In the first such assembly, held by members of the MEK Central Council on August 20, 2017, an initial 12 candidates were introduced, of which four reached the next stage with Ms. Merrikhi receiving a majority of the votes.
At the second assembly, held two weeks later, senior MEK officials and cadres casted their ballots for the final four candidates, with Ms. Merrikhi leading the vote tally again. The third and final assembly, held on Wednesday, witnessed all MEK members raising their hands and unanimously electing Ms. Merrikhi as the new MEK Secretary General. Born in 1959, Ms. Merrikhi joined the MEK in the years leading to the 1979 revolution. She was summoned and interrogated several times by the Shah’s intelligence service for her activities. Her younger brother, Ali, was killed by the current Iranian government back in 1988. From 2003 onward she served as the coordinator of the office representing Iranian opposition leader Maryam Rajavi, President of the National Council of Resistance of Iran (NCRI), a coalition of opposition groups including the MEK.
The democratic approach adopted by the MEK in this election process is in stark contrast to that imposed on its compatriots by the ruling clerics of Iran for the past four decades. It also undercuts the oft-repeated, Iran government’s inspired characterization that it has an authoritarian structure. If we were to take the Iran’s presidential “election” into consideration, we would view a selection by an unelected few, far from anything resembling an election in today’s 21st century.

Iran’s so-called presidential “elections,” which banned all women, is a procedure in which all candidates are vetted by a 12 ultraconservative clerics and so-called legal experts, named the Guardian Council, who are directly and indirectly appointed by the Supreme Leader.
All candidates are evaluated for their utter devotion and obedience to the clerical rule and Supreme Leader. Before May’s vote even Mahmoud Ahmadinejad, who served as the president for eight years and Khamenei launched a massive nationwide crackdown in 2009 to quell any opposition to his engineered reelection, was disqualified from this year’s presidential race. As the political establishment in Tehran sees its foundingfathers dying one after another and Khamenei himself battling severe health issues and allegedly cancer, there are serious woes about the future of his rule and the ruling clerics in its entirety. And with conservative cleric Ebrahim Raisi – said to be groomed by Khamenei to reach the presidency and eventually succeeding him at his throne – failing to unseat Hassan Rouhani from the presidency, no new face with the necessary majority support is seen to lead this political establishment into its unknown future.

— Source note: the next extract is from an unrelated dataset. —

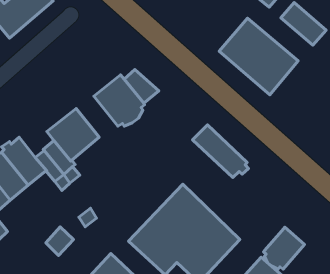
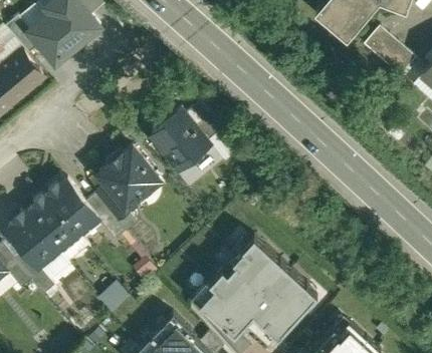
building: [219,18,298,95] -> none
building: [192,125,249,178] -> none
building: [264,227,305,269] -> none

It is a complete different story for the MEK leadership, however, as Ms. Merrikhi currently enjoys the support of 18 co-Secretaries General (including seven former Secretaries General) and three deputies from the organization’s younger generation.

Narges Azodanlou, 36, Rabi’eh Mofidi, 35, and Nasrin Massih, 39, all born during or after the 1979 revolution, represent the MEK’s dynamic characteristic and how this organization is able to adapt and deliver young new leaders for this fast-changing world. In short, Merrikhi’s election demonstrates process, structure, depth of leadership ranks, and a genuine and practical commitment to gender equality, especially in leadership positions. “Today, the PMOI, with the help of the Iranian people, is prepared as never before to overthrow the clerical regime,” Ms. Merrikhi said after expressing gratitude to her predecessors and vowing to remain loyal to the MEK’s ultimate objective of establishing freedom and democracy in Iran. Welcoming Ms. Merrikhi’s election, NCRI President-elect Rajavi described this new development as signaling the soon-to-come change of the theocratic ruling in Iran.